*** Opening of SOURCE RECORDS ***

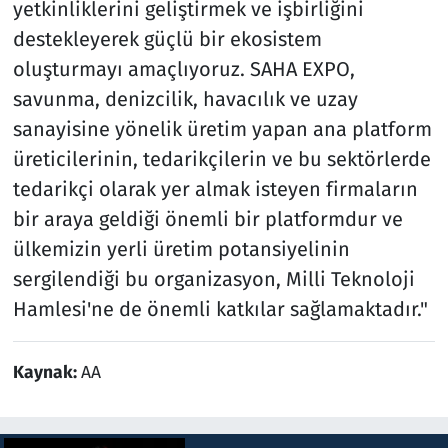
yetkinliklerini geliştirmek ve işbirliğini
destekleyerek güçlü bir ekosistem
oluşturmayı amaçlıyoruz. SAHA EXPO,
savunma, denizcilik, havacılık ve uzay
sanayisine yönelik üretim yapan ana platform
üreticilerinin, tedarikçilerin ve bu sektörlerde
tedarikçi olarak yer almak isteyen firmaların
bir araya geldiği önemli bir platformdur ve
ülkemizin yerli üretim potansiyelinin
sergilendiği bu organizasyon, Milli Teknoloji
Hamlesi'ne de önemli katkılar sağlamaktadır."
Kaynak:
AA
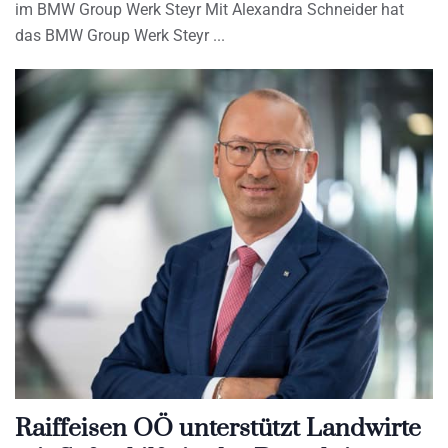
im BMW Group Werk Steyr Mit Alexandra Schneider hat
das BMW Group Werk Steyr
Raiffeisen OÖ unterstützt Landwirte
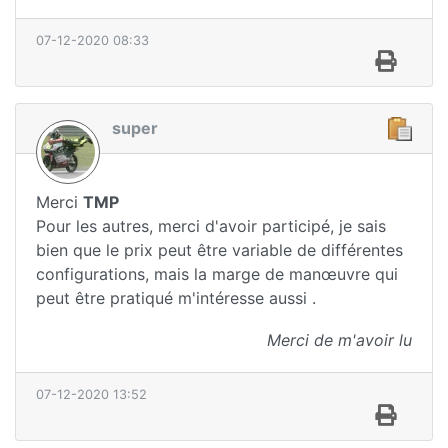
07-12-2020 08:33
super
Merci
TMP
Pour les autres, merci d'avoir participé, je sais
bien que le prix peut être variable de différentes
configurations, mais la marge de manœuvre qui
peut être pratiqué m'intéresse aussi .
Merci de m'avoir lu
07-12-2020 13:52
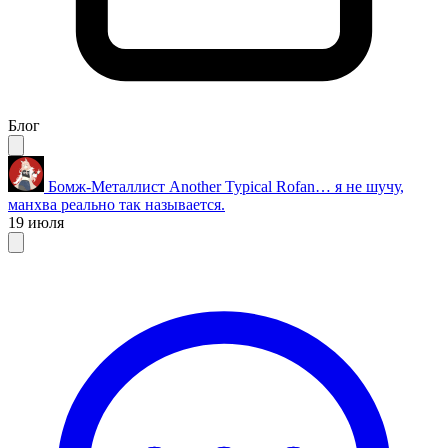
Блог
Бомж-Металлист
Another Typical Rofan… я не шучу,
манхва реально так называется.
19 июля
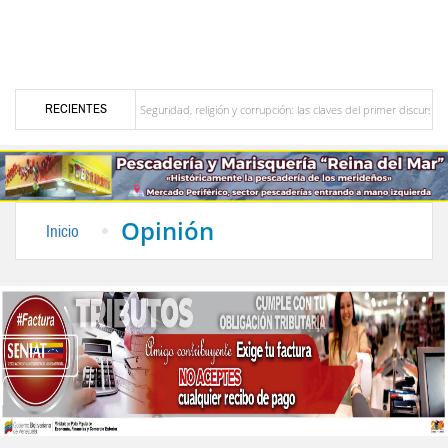
RECIENTES
 merideño
Seguridad, religión y corrupción: las claves del primer discurso de De la E
en el interior del país
La Vinotinto sub-20 gana medalla de oro en los Juegos Centro
Opinión
Inicio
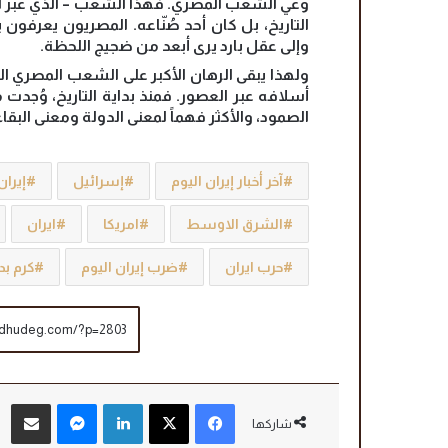
وعي الشعب المصري. فهذا الشعب – الذي عبر آل
التاريخ، بل كان أحد صُنّاعه. المصريون يعرفون
وإلى عقل بارد يرى أبعد من ضجيج اللحظة.
ولهذا يبقى الرهان الأكبر على الشعب المصري ا
أسلافه عبر العصور. فمنذ بداية التاريخ، وُجدت مص
الصمود، والأكثر فهماً لمعنى الدولة ومعنى البقاء
آخر أخبار إيران اليوم
إسرائيل
إيران
الشرق الاوسط
امريكا
ايران
حرب ايران
ضرب إيران اليوم
كرم بد
فيسبوك
‫X
لينكدإن
ماسنجر
مشاركة عبر البريد
شاركها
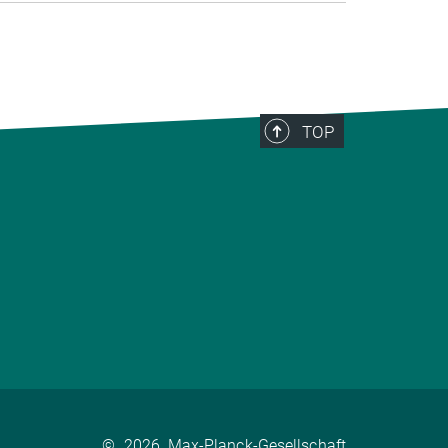
TOP
©
2026, Max-Planck-Gesellschaft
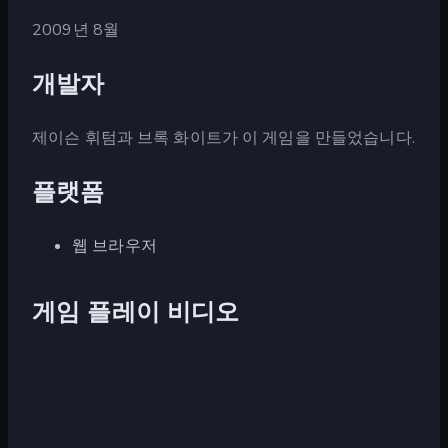
2009년 8월
개발자
제이슨 휘텀과 브록 화이트가 이 게임을 만들었습니다.
플랫폼
웹 브라우저
게임 플레이 비디오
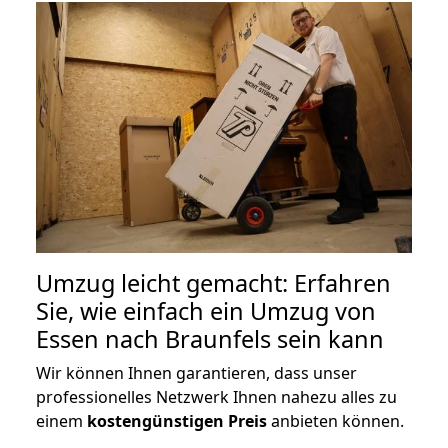
Umzug leicht gemacht: Erfahren
Sie, wie einfach ein Umzug von
Essen nach Braunfels sein kann
Wir können Ihnen garantieren, dass unser
professionelles Netzwerk Ihnen nahezu alles zu
einem
kostengünstigen
Preis
anbieten können.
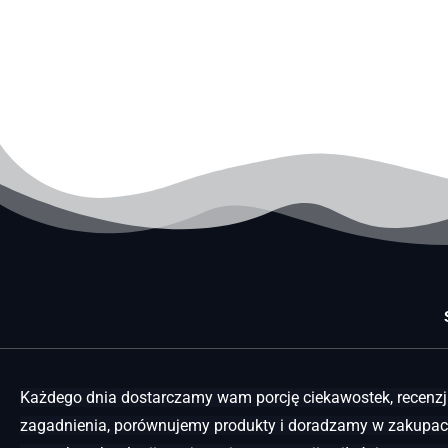
Każdego dnia dostarczamy wam porcję ciekawostek, recenzji
zagadnienia, porównujemy produkty i doradzamy w zakupach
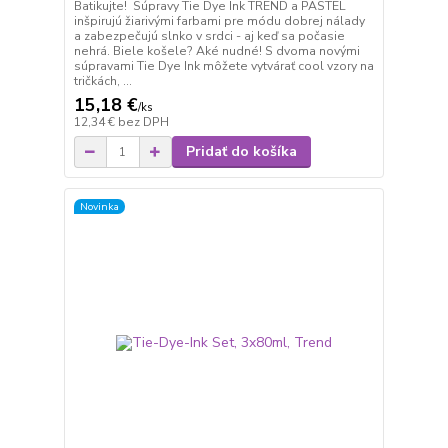
Batikujte! Súpravy Tie Dye Ink TREND a PASTEL
inšpirujú žiarivými farbami pre módu dobrej nálady
a zabezpečujú slnko v srdci - aj keď sa počasie
nehrá. Biele košele? Aké nudné! S dvoma novými
súpravami Tie Dye Ink môžete vytvárať cool vzory na
tričkách, ...
15,18 €
/
ks
12,34 €
bez DPH
Pridať do košíka
Novinka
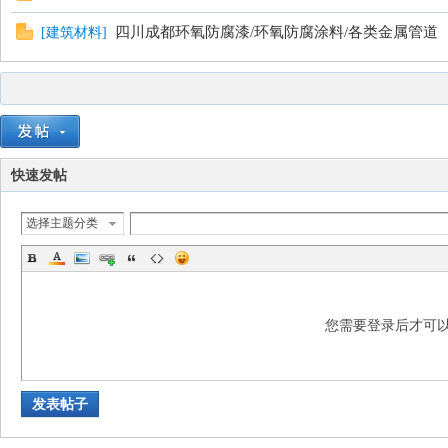
四川成都环氧防腐漆/环氧防腐涂料/各类金属管道
[
建筑材料
]
快速发帖
选择主题分类
您需要登录后才可
发表帖子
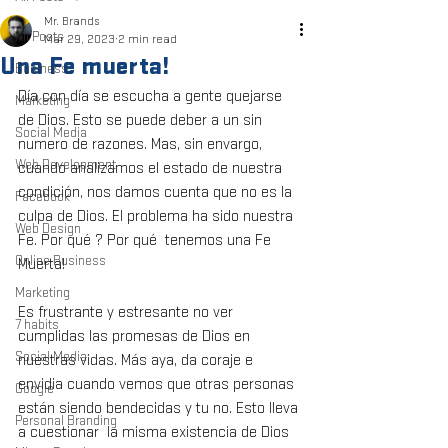
Mr. Brands
All Posts
Mar 29, 2023
2 min read
Una Fe muerta!
Business
Día con día se escucha a gente quejarse 
Marketing
de Dios. Esto se puede deber a un sin 
Social Media
numero de razones. Mas, sin envargo, 
Web Development
cuando analizamos el estado de nuestra 
condición, nos damos cuenta que no es la 
Facebook
culpa de Dios. El problema ha sido nuestra 
Web Design
Fe. Por qué ? Por qué  tenemos una Fe 
Online Business
Muerta!
Marketing
Es frustrante y estresante no ver 
7 habits
cumplidas las promesas de Dios en 
Social Media
nuestras vidas. Más aya, da coraje e 
envidia cuando vemos que otras personas 
Google
están siendo bendecidas y tu no. Esto lleva 
Personal Branding
a cuestionar  la misma existencia de Dios 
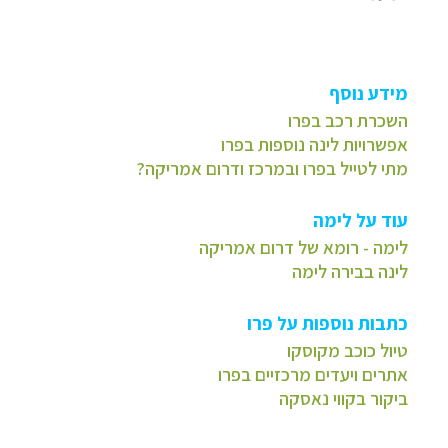
מידע נוסף
השכרת רכב בפרו
אפשרויות לינה נוספות בפרו
מתי לטייל בפרו ובמרכז ודרום אמריקה?
עוד על לימה
לימה - רומא של דרום אמריקה
לינה בבירה לימה
כתבות נוספות על פרו
טיול כוכב מקוסקו
אתרים ויעדים מרכזיים בפרו
ביקור בקווי נאסקה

*** Close of SOURCE RECORDS ***

▸ **DIRECTIVE**: What you give back must match the lines from the start of the records through the line that contains "وإلى عقل بارد يرى أبعد من ضجيج اللحظة.", exactly, with the pictures left out.

▸ **RESPONSE TO THIS TASK**:
yetkinliklerini geliştirmek ve işbirliğini
destekleyerek güçlü bir ekosistem
oluşturmayı amaçlıyoruz. SAHA EXPO,
savunma, denizcilik, havacılık ve uzay
sanayisine yönelik üretim yapan ana platform
üreticilerinin, tedarikçilerin ve bu sektörlerde
tedarikçi olarak yer almak isteyen firmaların
bir araya geldiği önemli bir platformdur ve
ülkemizin yerli üretim potansiyelinin
sergilendiği bu organizasyon, Milli Teknoloji
Hamlesi'ne de önemli katkılar sağlamaktadır."
Kaynak:
AA
im BMW Group Werk Steyr Mit Alexandra Schneider hat
das BMW Group Werk Steyr
Raiffeisen OÖ unterstützt Landwirte
07-12-2020 08:33
super
Merci
TMP
Pour les autres, merci d'avoir participé, je sais
bien que le prix peut être variable de différentes
configurations, mais la marge de manœuvre qui
peut être pratiqué m'intéresse aussi .
Merci de m'avoir lu
07-12-2020 13:52
Блог
Бомж-Металлист
Another Typical Rofan… я не шучу,
манхва реально так называется.
19 июля
RECIENTES
 merideño
Seguridad, religión y corrupción: las claves del primer discurso de De la E
en el interior del país
La Vinotinto sub-20 gana medalla de oro en los Juegos Centro
Opinión
Inicio
وعي الشعب المصري. فهذا الشعب – الذي عبر آل
التاريخ، بل كان أحد صُنّاعه. المصريون يعرفون
وإلى عقل بارد يرى أبعد من ضجيج اللحظة.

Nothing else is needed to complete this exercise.